[Plain-text engineering files]
┄┄┄┄┄┄┄┄┄┄

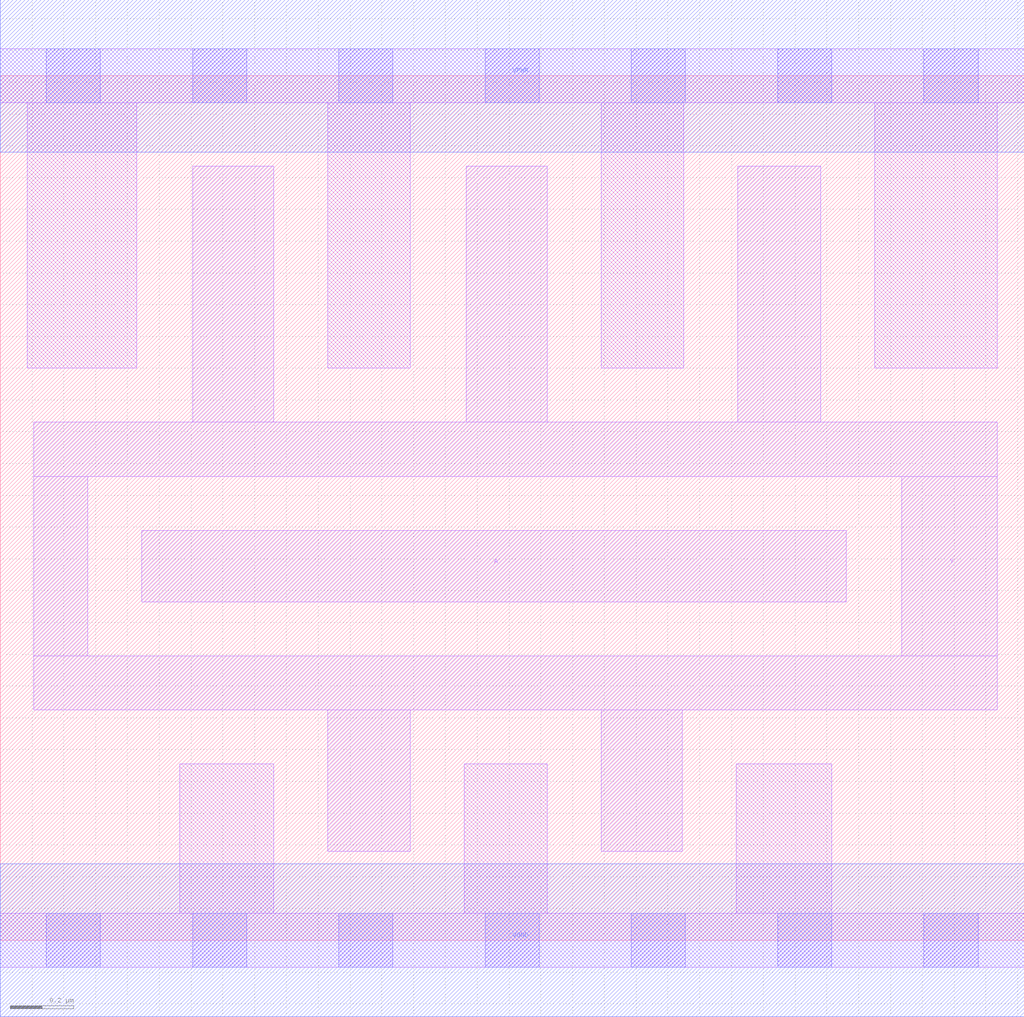
<source format=lef>
# Copyright 2020 The SkyWater PDK Authors
#
# Licensed under the Apache License, Version 2.0 (the "License");
# you may not use this file except in compliance with the License.
# You may obtain a copy of the License at
#
#     https://www.apache.org/licenses/LICENSE-2.0
#
# Unless required by applicable law or agreed to in writing, software
# distributed under the License is distributed on an "AS IS" BASIS,
# WITHOUT WARRANTIES OR CONDITIONS OF ANY KIND, either express or implied.
# See the License for the specific language governing permissions and
# limitations under the License.
#
# SPDX-License-Identifier: Apache-2.0

VERSION 5.7 ;
  NAMESCASESENSITIVE ON ;
  NOWIREEXTENSIONATPIN ON ;
  DIVIDERCHAR "/" ;
  BUSBITCHARS "[]" ;
UNITS
  DATABASE MICRONS 200 ;
END UNITS
MACRO sky130_fd_sc_hd__clkinv_4
  CLASS CORE ;
  SOURCE USER ;
  FOREIGN sky130_fd_sc_hd__clkinv_4 ;
  ORIGIN  0.000000  0.000000 ;
  SIZE  3.220000 BY  2.720000 ;
  SYMMETRY X Y R90 ;
  SITE unithd ;
  PIN A
    ANTENNAGATEAREA  1.152000 ;
    DIRECTION INPUT ;
    USE SIGNAL ;
    PORT
      LAYER li1 ;
        RECT 0.445000 1.065000 2.660000 1.290000 ;
    END
  END A
  PIN Y
    ANTENNADIFFAREA  1.075200 ;
    DIRECTION OUTPUT ;
    USE SIGNAL ;
    PORT
      LAYER li1 ;
        RECT 0.105000 0.725000 3.135000 0.895000 ;
        RECT 0.105000 0.895000 0.275000 1.460000 ;
        RECT 0.105000 1.460000 3.135000 1.630000 ;
        RECT 0.605000 1.630000 0.860000 2.435000 ;
        RECT 1.030000 0.280000 1.290000 0.725000 ;
        RECT 1.465000 1.630000 1.720000 2.435000 ;
        RECT 1.890000 0.280000 2.145000 0.725000 ;
        RECT 2.320000 1.630000 2.580000 2.435000 ;
        RECT 2.835000 0.895000 3.135000 1.460000 ;
    END
  END Y
  PIN VGND
    DIRECTION INOUT ;
    SHAPE ABUTMENT ;
    USE GROUND ;
    PORT
      LAYER met1 ;
        RECT 0.000000 -0.240000 3.220000 0.240000 ;
    END
  END VGND
  PIN VPWR
    DIRECTION INOUT ;
    SHAPE ABUTMENT ;
    USE POWER ;
    PORT
      LAYER met1 ;
        RECT 0.000000 2.480000 3.220000 2.960000 ;
    END
  END VPWR
  OBS
    LAYER li1 ;
      RECT 0.000000 -0.085000 3.220000 0.085000 ;
      RECT 0.000000  2.635000 3.220000 2.805000 ;
      RECT 0.085000  1.800000 0.430000 2.635000 ;
      RECT 0.565000  0.085000 0.860000 0.555000 ;
      RECT 1.030000  1.800000 1.290000 2.635000 ;
      RECT 1.460000  0.085000 1.720000 0.555000 ;
      RECT 1.890000  1.800000 2.150000 2.635000 ;
      RECT 2.315000  0.085000 2.615000 0.555000 ;
      RECT 2.750000  1.800000 3.135000 2.635000 ;
    LAYER mcon ;
      RECT 0.145000 -0.085000 0.315000 0.085000 ;
      RECT 0.145000  2.635000 0.315000 2.805000 ;
      RECT 0.605000 -0.085000 0.775000 0.085000 ;
      RECT 0.605000  2.635000 0.775000 2.805000 ;
      RECT 1.065000 -0.085000 1.235000 0.085000 ;
      RECT 1.065000  2.635000 1.235000 2.805000 ;
      RECT 1.525000 -0.085000 1.695000 0.085000 ;
      RECT 1.525000  2.635000 1.695000 2.805000 ;
      RECT 1.985000 -0.085000 2.155000 0.085000 ;
      RECT 1.985000  2.635000 2.155000 2.805000 ;
      RECT 2.445000 -0.085000 2.615000 0.085000 ;
      RECT 2.445000  2.635000 2.615000 2.805000 ;
      RECT 2.905000 -0.085000 3.075000 0.085000 ;
      RECT 2.905000  2.635000 3.075000 2.805000 ;
  END
END sky130_fd_sc_hd__clkinv_4
END LIBRARY

</source>
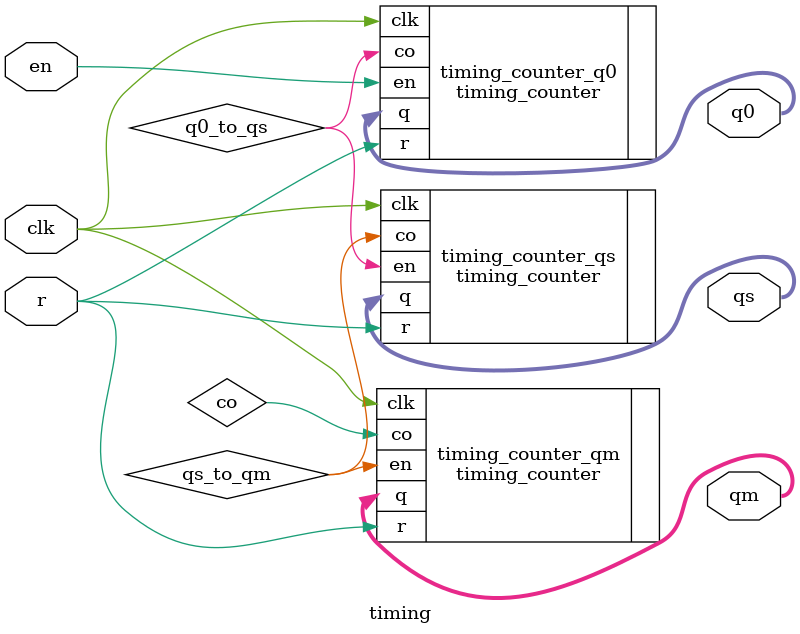
<source format=v>
module timing (
    clk,
    r,
    en,
    q0,
    qs,
    qm
);
    input clk, r, en;

    output [3:0] q0, qm;
    output [7:0] qs;

    wire q0_to_qs, qs_to_qm;

    //创建十分之一秒计时器
    timing_counter #(.n(10), .counter_bits(4))
    timing_counter_q0 (.en(en), .clk(clk), .r(r), .co(q0_to_qs), .q(q0));

    //创建秒位计时器
    timing_counter #(.n(60), .counter_bits(8))
    timing_counter_qs (.en(q0_to_qs), .clk(clk), .r(r), .co(qs_to_qm), .q(qs));

    //创建分位计时器
    timing_counter #(.n(10), .counter_bits(4))
    timing_counter_qm (.en(qs_to_qm), .clk(clk), .r(r), .co(co), .q(qm));
endmodule
</source>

┄┄┄┄┄┄┄┄┄┄

* **Task to complete**:
Leaving out every picture, repeat exactly the lines of the records from the start through the line that has "0.430000 2.635000 ;".

* **Exercise answer**:
<source format=lef>
# Copyright 2020 The SkyWater PDK Authors
#
# Licensed under the Apache License, Version 2.0 (the "License");
# you may not use this file except in compliance with the License.
# You may obtain a copy of the License at
#
#     https://www.apache.org/licenses/LICENSE-2.0
#
# Unless required by applicable law or agreed to in writing, software
# distributed under the License is distributed on an "AS IS" BASIS,
# WITHOUT WARRANTIES OR CONDITIONS OF ANY KIND, either express or implied.
# See the License for the specific language governing permissions and
# limitations under the License.
#
# SPDX-License-Identifier: Apache-2.0

VERSION 5.7 ;
  NAMESCASESENSITIVE ON ;
  NOWIREEXTENSIONATPIN ON ;
  DIVIDERCHAR "/" ;
  BUSBITCHARS "[]" ;
UNITS
  DATABASE MICRONS 200 ;
END UNITS
MACRO sky130_fd_sc_hd__clkinv_4
  CLASS CORE ;
  SOURCE USER ;
  FOREIGN sky130_fd_sc_hd__clkinv_4 ;
  ORIGIN  0.000000  0.000000 ;
  SIZE  3.220000 BY  2.720000 ;
  SYMMETRY X Y R90 ;
  SITE unithd ;
  PIN A
    ANTENNAGATEAREA  1.152000 ;
    DIRECTION INPUT ;
    USE SIGNAL ;
    PORT
      LAYER li1 ;
        RECT 0.445000 1.065000 2.660000 1.290000 ;
    END
  END A
  PIN Y
    ANTENNADIFFAREA  1.075200 ;
    DIRECTION OUTPUT ;
    USE SIGNAL ;
    PORT
      LAYER li1 ;
        RECT 0.105000 0.725000 3.135000 0.895000 ;
        RECT 0.105000 0.895000 0.275000 1.460000 ;
        RECT 0.105000 1.460000 3.135000 1.630000 ;
        RECT 0.605000 1.630000 0.860000 2.435000 ;
        RECT 1.030000 0.280000 1.290000 0.725000 ;
        RECT 1.465000 1.630000 1.720000 2.435000 ;
        RECT 1.890000 0.280000 2.145000 0.725000 ;
        RECT 2.320000 1.630000 2.580000 2.435000 ;
        RECT 2.835000 0.895000 3.135000 1.460000 ;
    END
  END Y
  PIN VGND
    DIRECTION INOUT ;
    SHAPE ABUTMENT ;
    USE GROUND ;
    PORT
      LAYER met1 ;
        RECT 0.000000 -0.240000 3.220000 0.240000 ;
    END
  END VGND
  PIN VPWR
    DIRECTION INOUT ;
    SHAPE ABUTMENT ;
    USE POWER ;
    PORT
      LAYER met1 ;
        RECT 0.000000 2.480000 3.220000 2.960000 ;
    END
  END VPWR
  OBS
    LAYER li1 ;
      RECT 0.000000 -0.085000 3.220000 0.085000 ;
      RECT 0.000000  2.635000 3.220000 2.805000 ;
      RECT 0.085000  1.800000 0.430000 2.635000 ;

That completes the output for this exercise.